Ausgelesene Einträge:
_ _ _
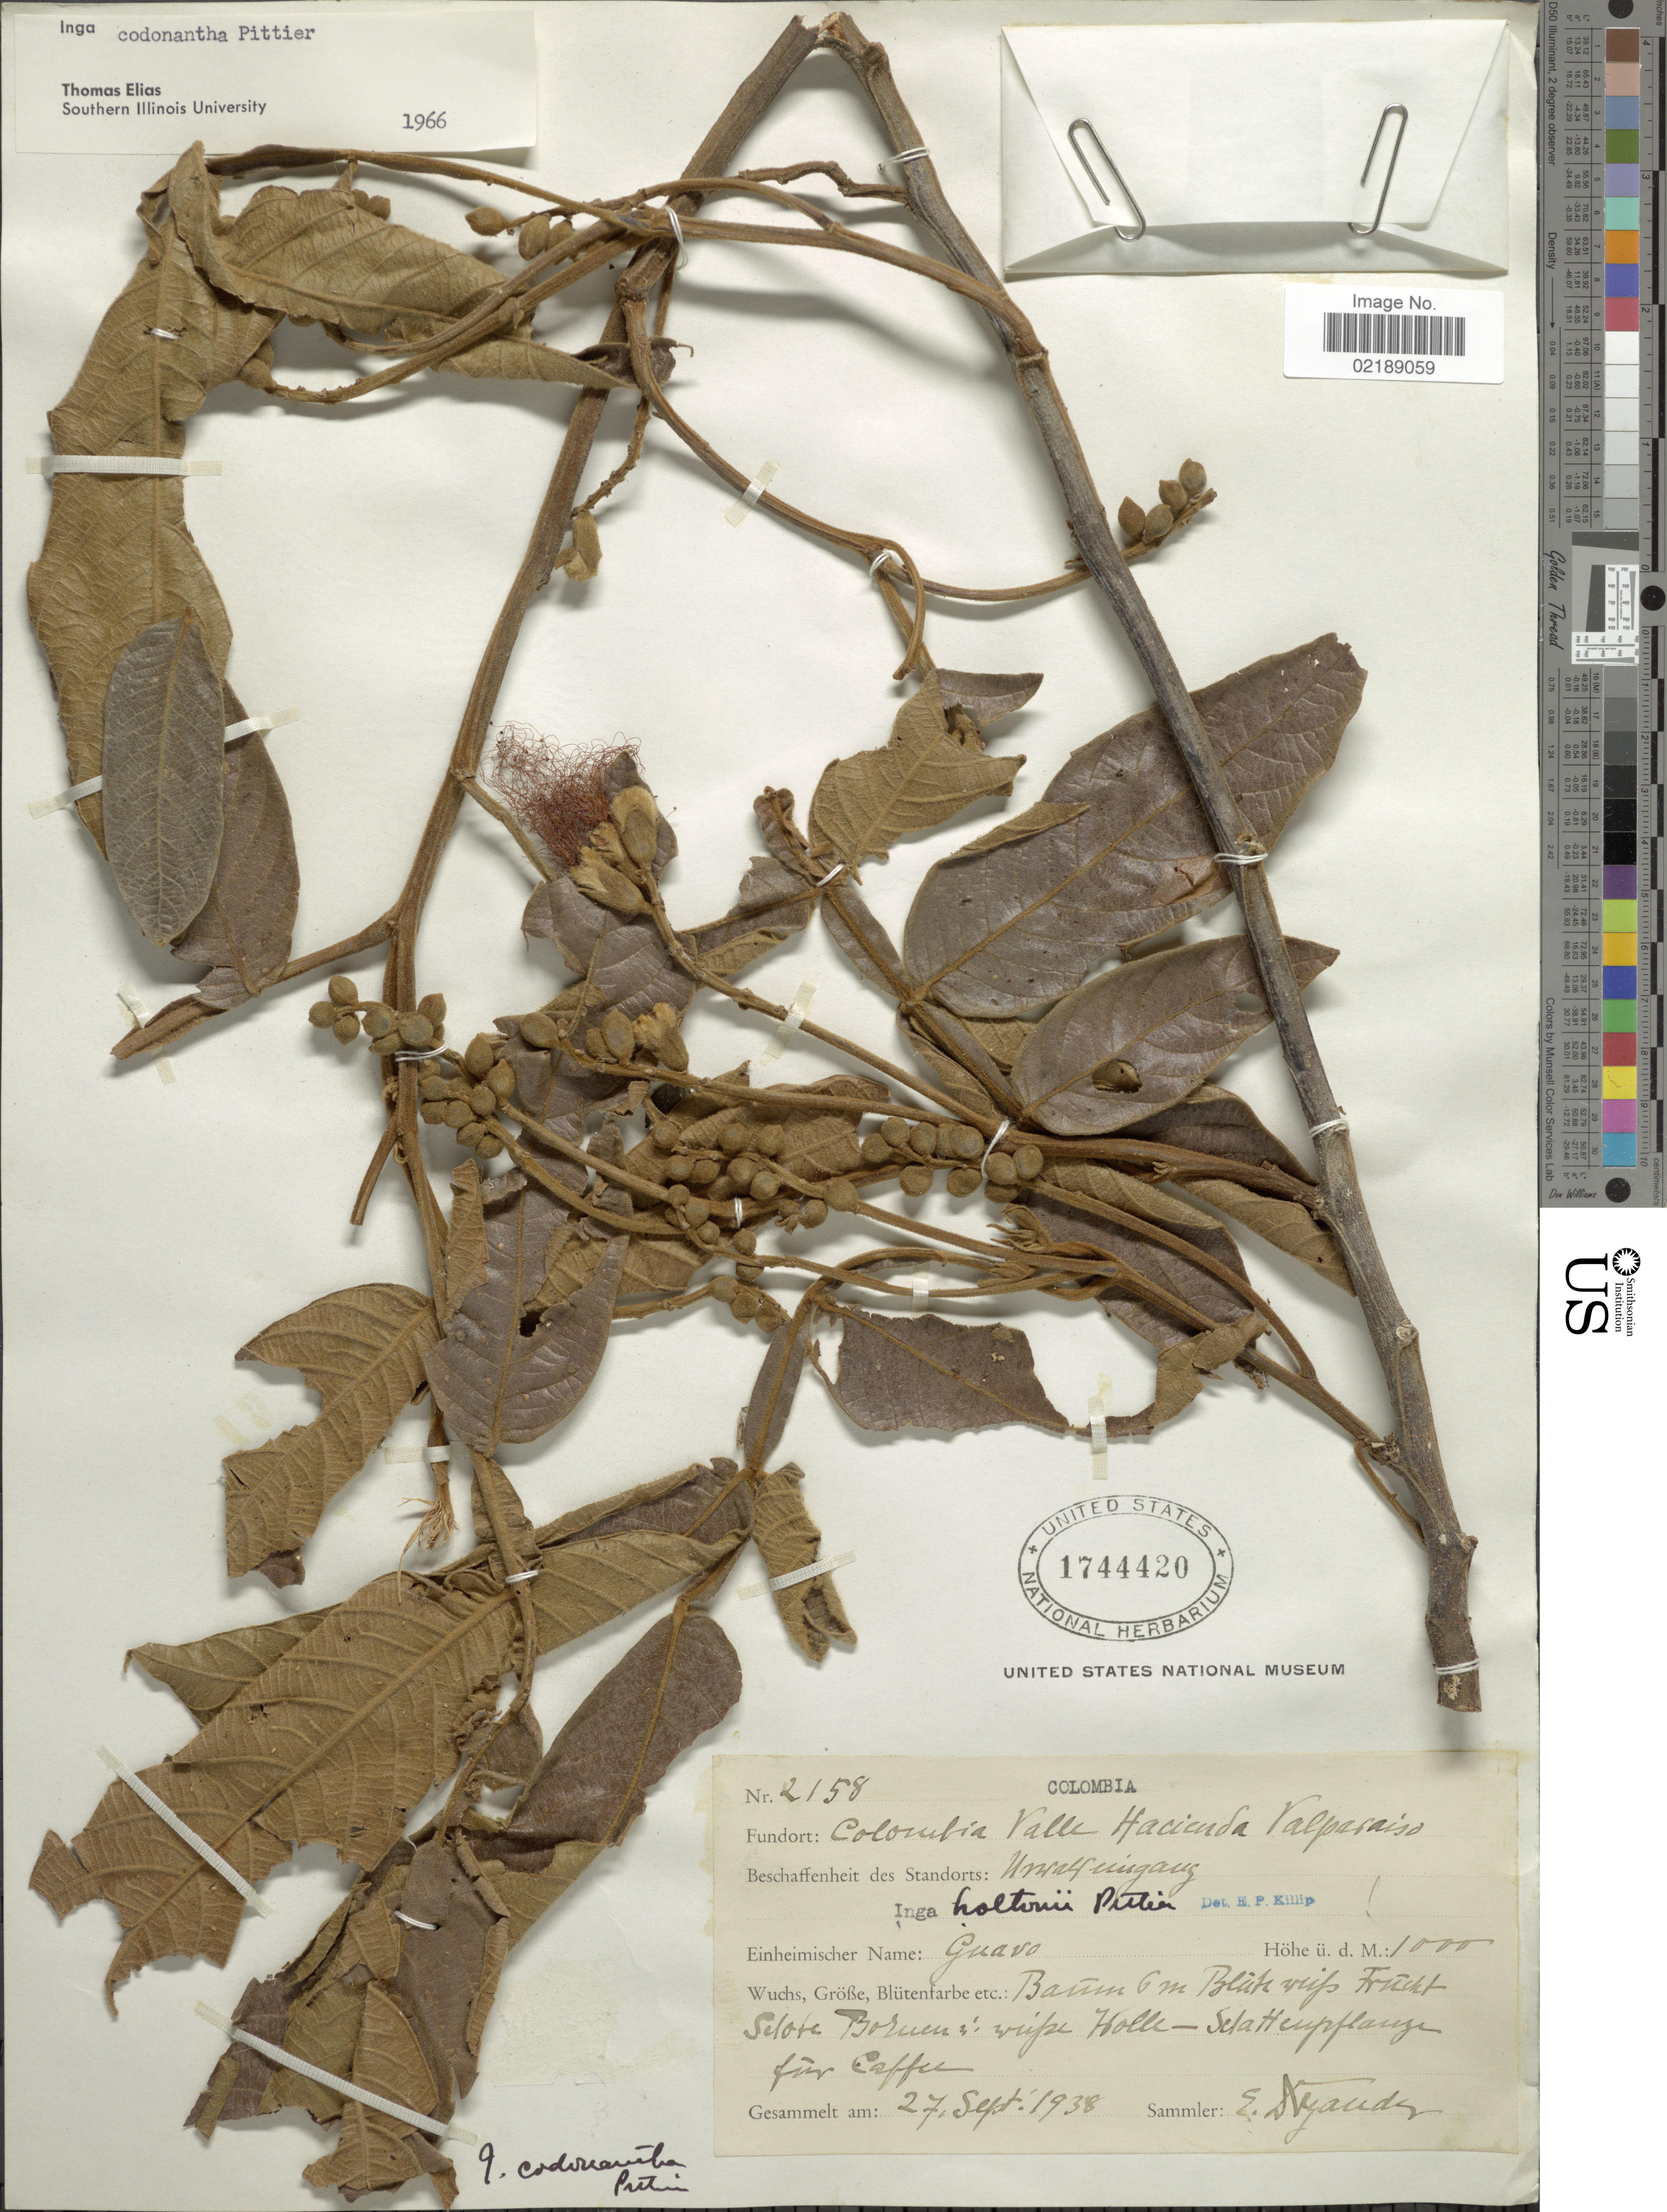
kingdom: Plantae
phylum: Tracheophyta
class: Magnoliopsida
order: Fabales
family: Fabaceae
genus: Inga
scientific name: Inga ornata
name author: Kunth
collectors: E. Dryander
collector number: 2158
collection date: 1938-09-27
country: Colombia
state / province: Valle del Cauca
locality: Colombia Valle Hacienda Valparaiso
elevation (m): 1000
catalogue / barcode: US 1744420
_ _ _
Wandle bitte alle Zeilen oben in eine zweispaltige CSV mit den Spalten „feld“ und „wert“ um, einen Datensatz pro Zeile: Bezeichnung und Angabe stehen jeweils in einem eigenen Feld in Anführungszeichen, Zeilenumbrüche werden zu Leerzeichen. Lass die Bilder weg.

Lösung:
feld,wert
"kingdom:","Plantae"
"phylum:","Tracheophyta"
"class:","Magnoliopsida"
"order:","Fabales"
"family:","Fabaceae"
"genus:","Inga"
"scientific name:","Inga ornata"
"name author:","Kunth"
"collectors:","E. Dryander"
"collector number:","2158"
"collection date:","1938-09-27"
"country:","Colombia"
"state / province:","Valle del Cauca"
"locality:","Colombia Valle Hacienda Valparaiso"
"elevation (m):","1000"
"catalogue / barcode:","US 1744420"